- Text shown
------------------------------------

3DMark Port Royal: We couldn’t get a clean test for the ray tracing capabilities of the X’s RTX 3050, so we cover that in some of the gaming benches below.
3DMark Night Raid: Night Raid gave us 33,714 – in line with the average gaming laptops and beating integrated graphics as well as Quadro cards, but falling short of more powerful RTX cards in dedicated gaming notebooks like the Legion 5 Pro
Procyon Photo/Video Editing: The test for Adobe Photoshop and Lightroom gave us a 6,747, and we got a 4,174 for testing Adobe Premiere Pro. This isn’t as high as the values we got running Lenovo’s Legions, but it still got the job done.
Procyon Office Productivity: UL’s newest benchmark for office productivity gave us a 5,505 – meaning it performed as well as the newest X1 Carbon.
Shadow of the Tomb Raider: We’re still looking at 60 fps+ in FHD at the highest settings, but ray tracing at ultra does slam the system a bit. Even still, FHD with ultra ray tracing breaks 30 fps. Remember there are degrees between no ray tracing and ultra. As a note these tests were all run with NVIDIA DLSS in performance mode.
- FHD / highest: 63 fps
- FHD / ray tracing ultra: 34 fps
- 2560×1600 / highest: 48 fps
- 2560 / ray tracing ultra: 26 fps
- 3072×1920 / highest: 39 fps
- 3072×1920 / ray tracing ultra: 24 fps
- FHD / standard graphics: 6,052 – high
- 2560 x 1440 / standard graphics: 4,072 – standard
- 4K / standard graphics: 2,095 – low
Just for fun we tried a couple of games from our XBOX Game Pass library, but namely Forza: Horizon 5 as the toughest graphical test that was available – and also one that dynamically can pick the optimal settings for your rig. Forza was able to hit 63 fps at 1920×1200 @ 60Hz with all settings on high and ray tracing settings on medium. Not too bad for a productivity machine.
Real-world Battery Test
As always, we clicked the laptop into balanced thermal/battery mode and turned the screen brightness down to 60% and went to work to see a real measure of battery time. We started with 2 hours of Netflix’s new adaptation of Sandman to kick it off. After that we made the Slim 7 Pro X our work machine for the day, dealing primarily in Microsoft 365 for email, drawing up project plans and of course, logging those hours in Excel so we can get those ducats. Next up was remote sessions into some client systems to do some work without having to leave the comfort of my home office, and finally a bit of image editing in Photoshop, which ran pretty flawlessly.

------------------------------------

- What the task requires
Extend the laptop review by writing what comes after its last sentence about the battery test. The entries come from a separate source unrelated to the laptop review.

------------------------------------

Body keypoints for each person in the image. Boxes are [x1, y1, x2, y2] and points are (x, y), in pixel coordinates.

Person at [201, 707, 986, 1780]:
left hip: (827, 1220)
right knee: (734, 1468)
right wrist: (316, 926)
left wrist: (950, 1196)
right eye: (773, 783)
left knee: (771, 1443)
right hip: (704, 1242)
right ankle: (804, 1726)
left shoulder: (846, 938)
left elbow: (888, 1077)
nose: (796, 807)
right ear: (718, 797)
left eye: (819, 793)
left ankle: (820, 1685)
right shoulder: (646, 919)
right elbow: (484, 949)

------------------------------------

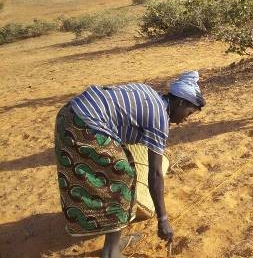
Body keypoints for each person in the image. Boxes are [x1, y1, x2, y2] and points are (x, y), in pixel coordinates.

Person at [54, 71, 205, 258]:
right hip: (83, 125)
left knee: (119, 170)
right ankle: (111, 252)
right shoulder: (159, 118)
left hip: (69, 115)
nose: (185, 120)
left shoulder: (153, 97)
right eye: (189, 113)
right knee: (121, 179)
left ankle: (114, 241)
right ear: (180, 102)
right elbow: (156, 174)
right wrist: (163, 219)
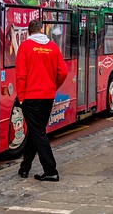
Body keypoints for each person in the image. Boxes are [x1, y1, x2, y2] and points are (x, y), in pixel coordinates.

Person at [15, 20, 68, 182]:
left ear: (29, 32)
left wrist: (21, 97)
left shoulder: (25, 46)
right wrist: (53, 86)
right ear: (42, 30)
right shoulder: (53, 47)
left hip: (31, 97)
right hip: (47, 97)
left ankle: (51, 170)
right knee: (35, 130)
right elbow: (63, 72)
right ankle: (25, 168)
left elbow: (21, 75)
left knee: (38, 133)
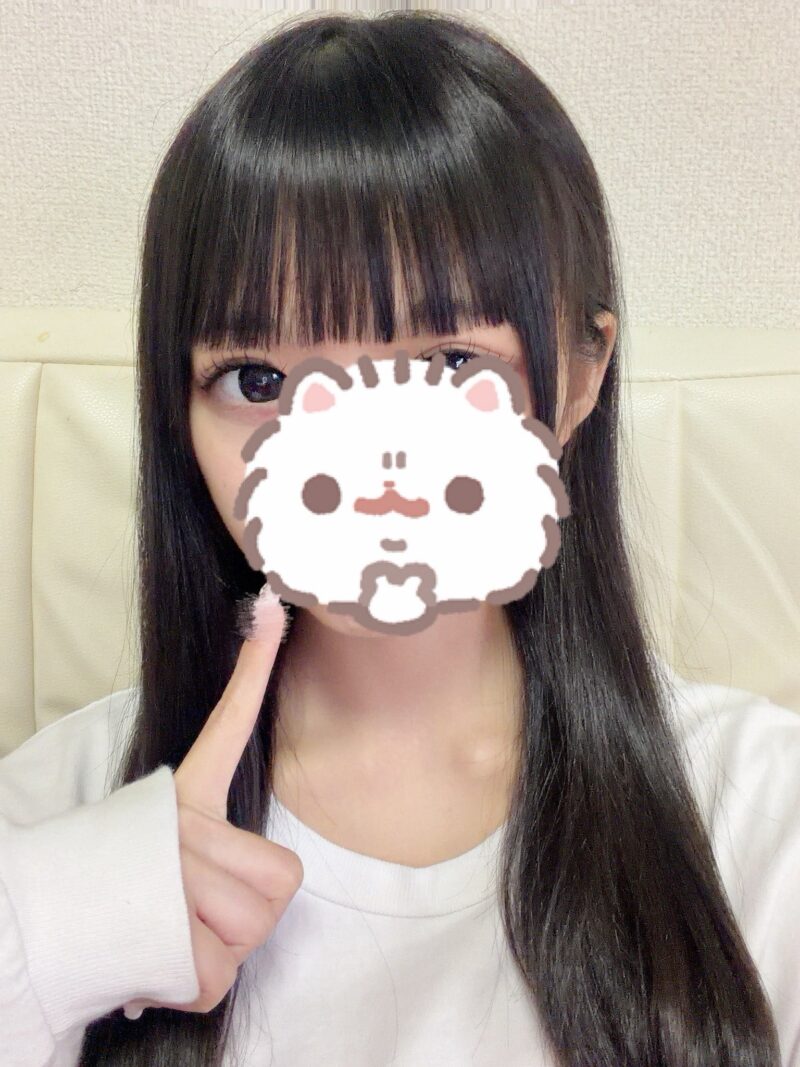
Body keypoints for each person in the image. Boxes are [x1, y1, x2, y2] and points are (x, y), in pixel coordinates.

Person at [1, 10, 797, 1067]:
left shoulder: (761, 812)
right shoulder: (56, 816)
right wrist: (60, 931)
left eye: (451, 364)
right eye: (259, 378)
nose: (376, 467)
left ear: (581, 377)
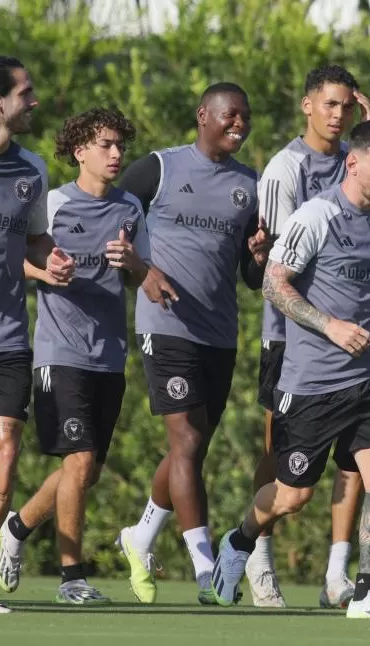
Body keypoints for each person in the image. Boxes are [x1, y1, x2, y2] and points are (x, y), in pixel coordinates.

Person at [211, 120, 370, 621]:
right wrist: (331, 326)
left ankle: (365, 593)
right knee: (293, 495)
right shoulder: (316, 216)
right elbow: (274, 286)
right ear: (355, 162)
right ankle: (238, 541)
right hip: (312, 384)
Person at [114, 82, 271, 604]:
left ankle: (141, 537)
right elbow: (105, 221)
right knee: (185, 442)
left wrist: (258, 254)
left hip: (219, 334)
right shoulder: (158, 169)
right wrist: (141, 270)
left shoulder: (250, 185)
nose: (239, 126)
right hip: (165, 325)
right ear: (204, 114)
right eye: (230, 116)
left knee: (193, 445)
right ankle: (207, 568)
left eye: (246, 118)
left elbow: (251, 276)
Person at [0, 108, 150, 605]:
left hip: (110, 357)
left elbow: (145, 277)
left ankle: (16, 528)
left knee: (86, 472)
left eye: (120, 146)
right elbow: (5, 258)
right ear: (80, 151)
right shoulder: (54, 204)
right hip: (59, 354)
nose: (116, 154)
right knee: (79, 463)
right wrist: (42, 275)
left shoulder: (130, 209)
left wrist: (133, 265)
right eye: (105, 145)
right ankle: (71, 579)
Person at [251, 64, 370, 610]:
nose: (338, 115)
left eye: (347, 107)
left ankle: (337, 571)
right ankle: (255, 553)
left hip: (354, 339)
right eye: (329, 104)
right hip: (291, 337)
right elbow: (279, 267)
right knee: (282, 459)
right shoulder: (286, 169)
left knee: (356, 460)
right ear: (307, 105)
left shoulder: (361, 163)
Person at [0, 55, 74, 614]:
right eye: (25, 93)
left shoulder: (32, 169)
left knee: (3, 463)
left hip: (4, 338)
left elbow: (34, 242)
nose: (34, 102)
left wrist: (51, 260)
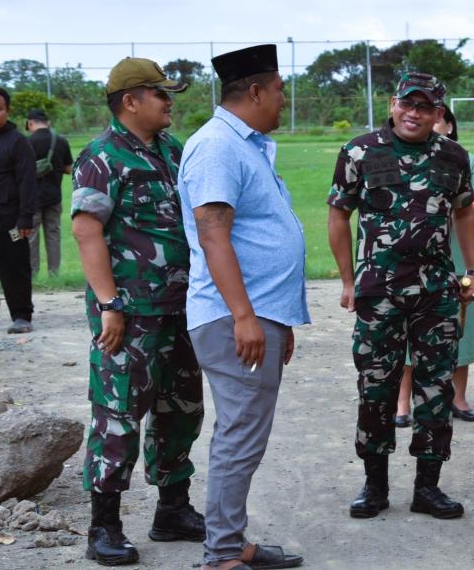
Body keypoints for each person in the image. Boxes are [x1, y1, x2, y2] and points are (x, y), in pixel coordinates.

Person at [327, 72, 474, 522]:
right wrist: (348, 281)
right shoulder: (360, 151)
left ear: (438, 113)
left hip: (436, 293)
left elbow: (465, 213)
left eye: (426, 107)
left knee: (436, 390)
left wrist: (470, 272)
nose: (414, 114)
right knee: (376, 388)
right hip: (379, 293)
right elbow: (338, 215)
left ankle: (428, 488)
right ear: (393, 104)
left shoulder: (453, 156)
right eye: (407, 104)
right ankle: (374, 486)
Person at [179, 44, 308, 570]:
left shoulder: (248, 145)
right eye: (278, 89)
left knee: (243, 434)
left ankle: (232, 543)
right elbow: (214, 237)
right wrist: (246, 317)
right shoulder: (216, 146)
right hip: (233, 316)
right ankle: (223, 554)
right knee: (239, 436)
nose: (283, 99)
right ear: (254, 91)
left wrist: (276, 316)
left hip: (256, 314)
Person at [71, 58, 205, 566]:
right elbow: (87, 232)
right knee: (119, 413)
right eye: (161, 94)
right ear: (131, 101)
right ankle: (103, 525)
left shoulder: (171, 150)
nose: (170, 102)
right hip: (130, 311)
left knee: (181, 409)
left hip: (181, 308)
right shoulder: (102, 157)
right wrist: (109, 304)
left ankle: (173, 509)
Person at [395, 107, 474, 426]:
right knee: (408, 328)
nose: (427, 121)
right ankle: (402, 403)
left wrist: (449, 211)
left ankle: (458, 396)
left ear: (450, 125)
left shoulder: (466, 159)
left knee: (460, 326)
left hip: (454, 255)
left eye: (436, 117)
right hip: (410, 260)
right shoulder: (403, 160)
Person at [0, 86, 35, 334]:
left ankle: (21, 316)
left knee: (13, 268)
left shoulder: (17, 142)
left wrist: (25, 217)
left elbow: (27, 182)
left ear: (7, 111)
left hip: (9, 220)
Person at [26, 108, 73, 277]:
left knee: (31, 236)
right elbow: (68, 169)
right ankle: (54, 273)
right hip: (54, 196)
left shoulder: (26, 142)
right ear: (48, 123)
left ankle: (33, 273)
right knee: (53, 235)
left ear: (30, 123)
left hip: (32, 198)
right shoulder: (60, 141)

------------------------------------

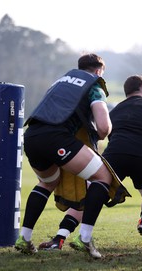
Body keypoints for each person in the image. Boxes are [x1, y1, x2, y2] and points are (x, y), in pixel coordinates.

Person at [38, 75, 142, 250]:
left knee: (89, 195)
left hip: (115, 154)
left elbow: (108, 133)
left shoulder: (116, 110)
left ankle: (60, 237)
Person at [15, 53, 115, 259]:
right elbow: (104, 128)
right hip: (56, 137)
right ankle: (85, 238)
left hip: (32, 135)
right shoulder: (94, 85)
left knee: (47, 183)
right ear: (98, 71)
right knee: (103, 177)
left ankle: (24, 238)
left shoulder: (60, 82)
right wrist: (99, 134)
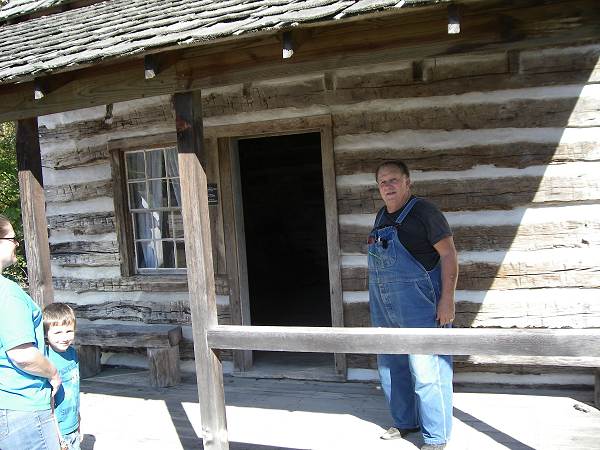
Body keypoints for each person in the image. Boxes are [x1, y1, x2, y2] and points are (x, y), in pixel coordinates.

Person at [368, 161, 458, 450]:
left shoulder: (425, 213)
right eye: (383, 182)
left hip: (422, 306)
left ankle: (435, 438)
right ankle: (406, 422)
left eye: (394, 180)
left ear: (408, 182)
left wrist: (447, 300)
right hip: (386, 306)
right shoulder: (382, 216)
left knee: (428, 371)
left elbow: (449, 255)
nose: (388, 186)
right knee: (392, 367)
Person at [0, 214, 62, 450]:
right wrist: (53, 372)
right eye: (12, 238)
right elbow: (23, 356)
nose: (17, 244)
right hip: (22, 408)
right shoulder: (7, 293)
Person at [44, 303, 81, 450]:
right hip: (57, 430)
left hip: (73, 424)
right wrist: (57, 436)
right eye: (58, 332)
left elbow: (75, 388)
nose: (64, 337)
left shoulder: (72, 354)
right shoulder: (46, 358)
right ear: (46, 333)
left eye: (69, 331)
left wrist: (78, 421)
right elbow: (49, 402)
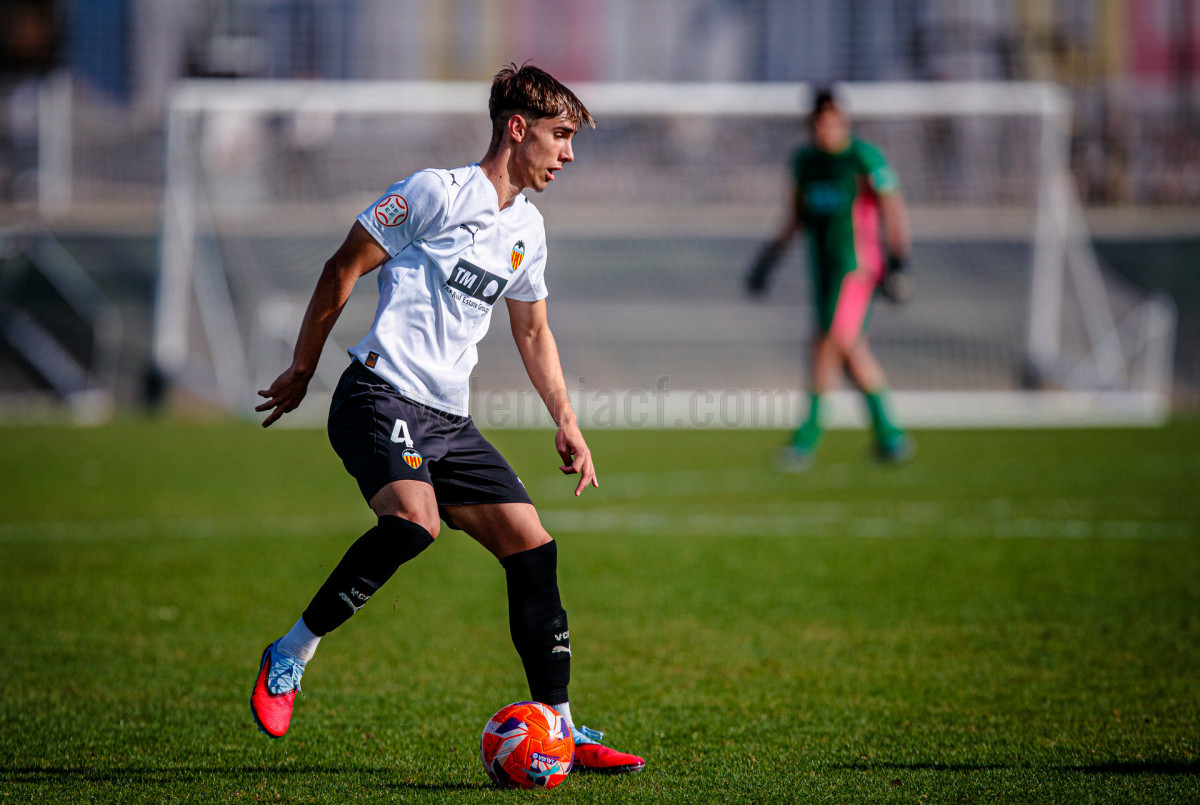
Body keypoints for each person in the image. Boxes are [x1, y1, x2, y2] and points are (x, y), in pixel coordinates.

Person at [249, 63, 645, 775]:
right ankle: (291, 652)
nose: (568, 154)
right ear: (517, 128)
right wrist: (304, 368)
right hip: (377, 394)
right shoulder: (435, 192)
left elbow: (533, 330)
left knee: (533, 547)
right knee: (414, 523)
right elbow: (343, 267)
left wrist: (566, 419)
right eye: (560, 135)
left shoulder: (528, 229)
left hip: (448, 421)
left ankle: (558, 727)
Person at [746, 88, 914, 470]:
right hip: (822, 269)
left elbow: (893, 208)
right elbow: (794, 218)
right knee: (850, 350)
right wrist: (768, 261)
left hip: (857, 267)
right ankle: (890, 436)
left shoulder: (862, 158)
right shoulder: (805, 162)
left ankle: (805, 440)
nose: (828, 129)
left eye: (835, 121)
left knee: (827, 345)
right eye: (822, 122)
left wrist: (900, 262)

------------------------------------

- Written response
We ended up getting just north of 10 hours of battery life. That’s a whole day and pretty good for a notebook with an NVIDIA RTX card inside, and I’m guessing it’s a bit of that AMD magic that gives us that bit of extra stretch. And with rapid charging you can refill the tank pretty quickly to get back in business. We imagine you’ll get more or less that time if you’re also adjusting your refresh rate options instead of running it at 120Hz all the time.
Most notebooks try to do a thing well – there are ultra thin and light notebooks that exist for the sole purpose of productivity on the move without any graphical chops, while gaming laptops can be heavy and clunky with a big battery tradeoff. The Slim 7 Pro X tries to do both as a jack of 2 trades, and for the most part gets it done without ridiculous levels of compromise. You’re not going to be able to go without charge for days but 10 hours with a dedicated GPU ain’t bad. You’re not going to be playing the latest games with all the everything turned all of the way up, but you’ll still be able to play them. That’s kind of the sweet spot content creators sit in, and this will give them as well as other power users the best of both worlds that they need, especially under $2k.
If Lenovo is really looking to make this the one true compromise machine for all users, they could let us flip the screen over into tablet mode with pen input – perhaps we’ll see a Yoga to fit that particular bill?